Strain or Sprain Injuries
The most commonly injured structures are the muscles, tendons, and ligaments, although fractures sometimes occur. Tendons attach muscles to bones and are primarily injured in repetitive movements.  Ligaments attach one bone to another and are injured primarily be acute overstretching or tearing.

An acute twisting or overstretching can lead to tears of muscles and tendons, called “strains.” Tears of ligaments result in “sprains.”

In mild injuries, just a few fibers are frayed or stretched. Severe injuries, where there is a tear all the way through the full thickness of the tendon or ligament, are often considered unstable injuries and may require surgical intervention.

Tendinitis

In those who overtrain or work too hard, overuse of a particular joint or joints in the body can result in pain and dysfunction. These injuries are called “overuse syndromes” or “repetitive injuries.”  A common overuse injury is tendinitis. In this condition, the tendon becomes inflamed from repetitive use.  It is a lingering aggravating condition that is difficult to manage without the help of a healthcare professional.  In the shoulder, the rotator cuff muscles become inflamed, resulting in rotator cuff tendinitis or syndrome. Tennis elbow is another form of tendinitis that occurs along the outside of the elbow and is given it’s name because it most commonly occurs in tennis players due to the back-hand swing. In golfer’s elbow, the tendons on the inside of the elbow are affected.

Stress Fractures
Some athletes may develop a stress fracture. This might occur in a runner who rapidly increases the amount of mileage while training for a race or dancer who suddenly increases their practice time.  Stress fractures also occur in athletes who overdo it from the start, rather than gradually progress to longer times or distances.

Shin splints are an overuse injury caused by microfractures or tearing on the front surface of the shin bone. Although other athletes can be affected, this is most often seen in runners.

Diagnosis
Sports injuries are diagnosed from the history of activity or mechanism of injury that brought on the pain, along with a physical examination. X-rays. MRI, and/or Ultrasound may be necessary to rule out more serious injury or complicating factors.
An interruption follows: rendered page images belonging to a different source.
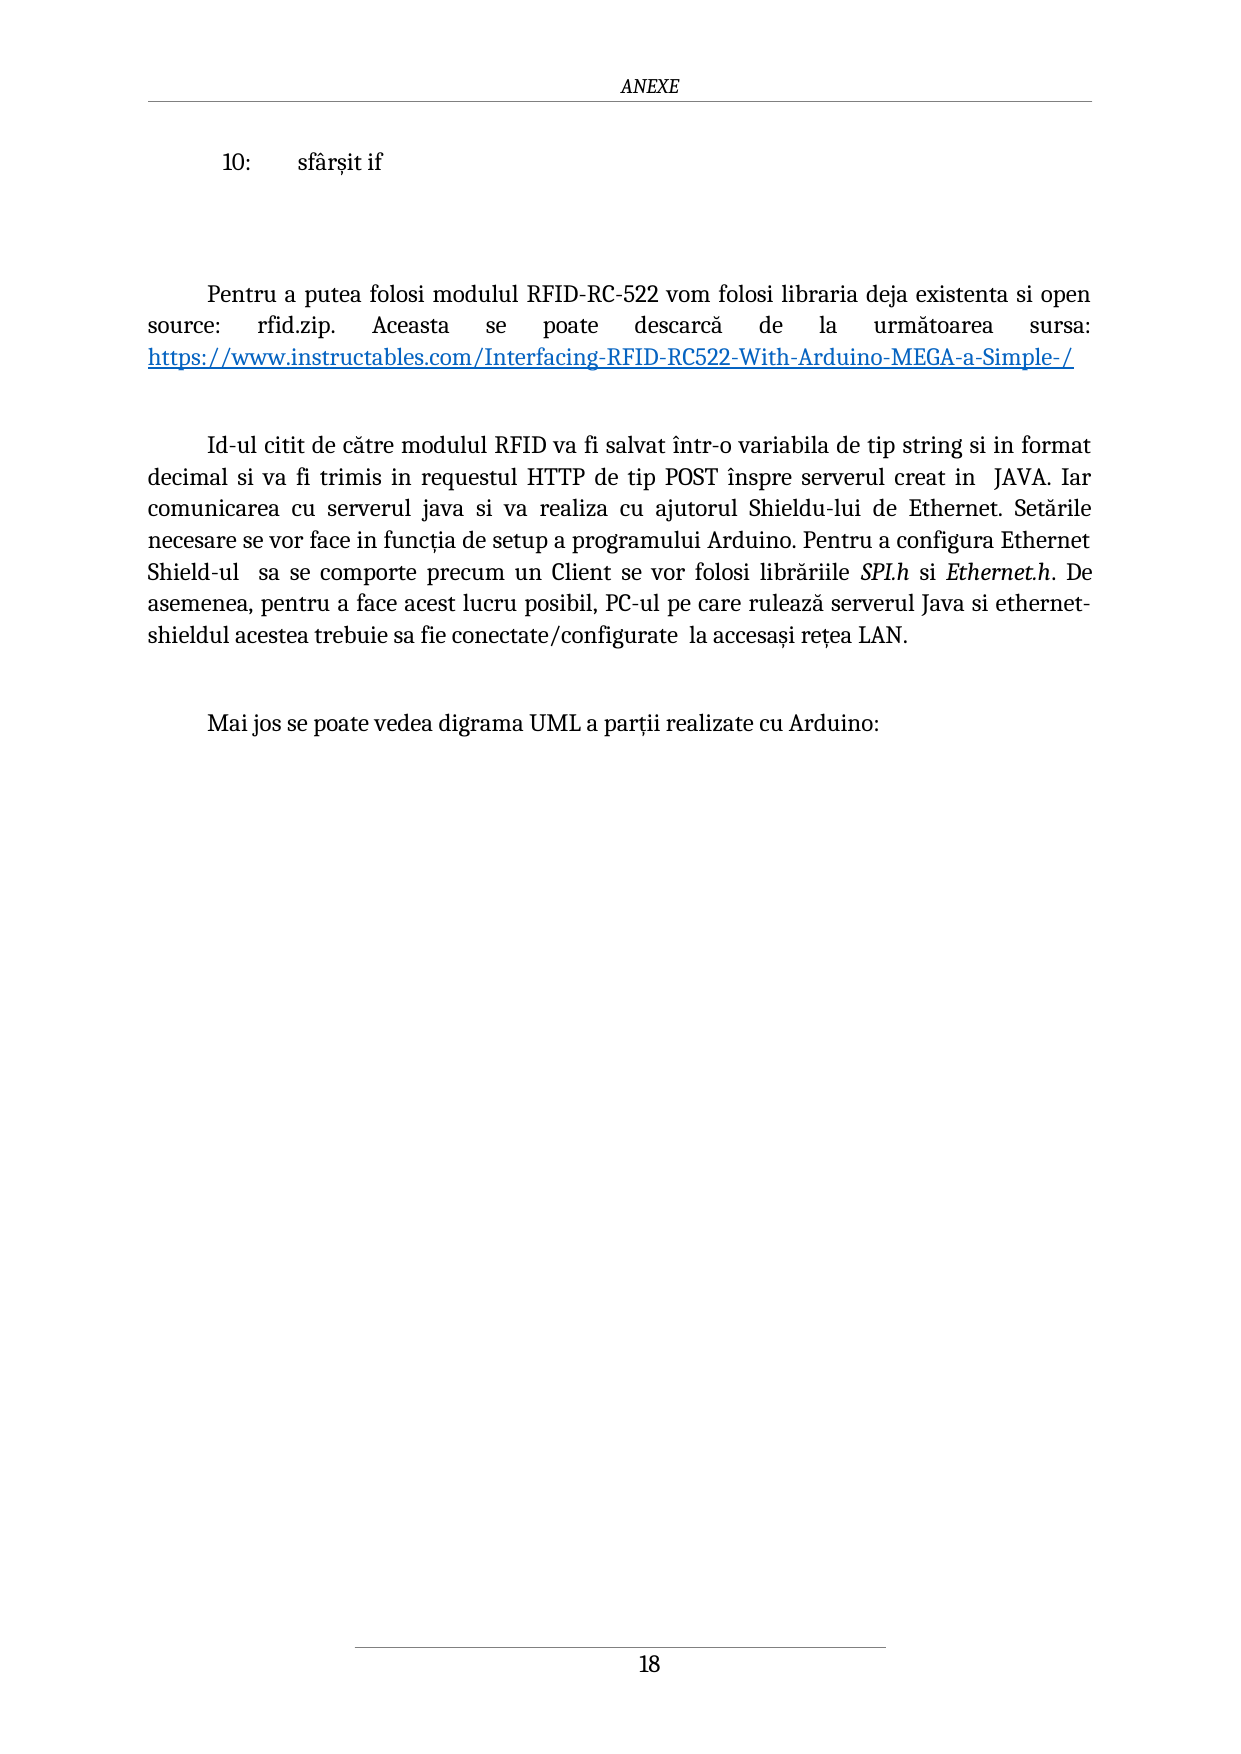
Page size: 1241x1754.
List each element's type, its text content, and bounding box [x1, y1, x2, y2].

text 10: sfârșit if [148, 148, 1092, 176]
text Id-ul citit de către modulul RFID va fi salvat într-o variabila de tip string si in format decimal si va fi trimis in requestul HTTP de tip POST înspre serverul creat in JAVA. Iar comunicarea cu serverul java si va realiza cu ajutorul Shieldu-lui de Ethernet. Setările necesare se vor face in funcția de setup a programului Arduino. Pentru a configura Ethernet Shield-ul sa se comporte precum un Client se vor folosi librăriile SPI.h si Ethernet.h. De asemenea, pentru a face acest lucru posibil, PC-ul pe care rulează serverul Java si ethernet-shieldul acestea trebuie sa fie conectate/configurate la accesași rețea LAN. [148, 431, 1092, 649]
text Pentru a putea folosi modulul RFID-RC-522 vom folosi libraria deja existenta si open source: rfid.zip. Aceasta se poate descarcă de la următoarea sursa: https://www.instructables.com/Interfacing-RFID-RC522-With-Arduino-MEGA-a-Simple-/ [148, 280, 1092, 372]
text Mai jos se poate vedea digrama UML a parții realizate cu Arduino: [148, 709, 1092, 737]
Treatment protocol involves following the R.I.C.E. acronym:

Rest
Generally, 48 hours of rest and/or immobilization is needed, depending on the severity of the injury. Most of the time, the sooner the person starts modified exercises after an injury, the more quickly the recovery. Except in cases of fracture, usually long-term immobilization can be harmful to recovery. Your doctor of chiropractic will guide this process.  Timely avoidance and proper return to activity is crucial to a successful recovery.

Ice (or heat)
Ice can be helpful with pain and inflammation reduction and tissue healing (usually the first 24 to 72 hrs. after injury).  Heat may be used if no acute inflammation is present.

Compression
Compression of the area may reduce the amount of swelling from the injury. Your doctor of chiropractic will determine if this will be beneficial in your case.

Elevation
Elevation of the injured arm or leg above the level of the heart is thought to be helpful in reducing swelling.

Pain relievers
Research has demonstrated that sometimes nonsteroidal anti-inflammatory drugs may actually slow the healing process by restricting the body’s natural healing mechanisms and may cause other complications, so they should be used sparingly.

Joint manipulation
Recent research has shown us that, in some cases, joint manipulation can be helpful with pain reduction and more rapid recovery. Your doctor of chiropractic will determine if this procedure will be helpful in your case.

Prevention
In many cases, sports injuries can be prevented. Proper modes of conditioning, stretching, warm-up and cool-down procedures, as well as appropriate safety equipment, can substantially reduce injuries. Understanding proper lifting and training techniques can go a long way toward preventing injuries.
Sufficient water intake is also an important preventive measure.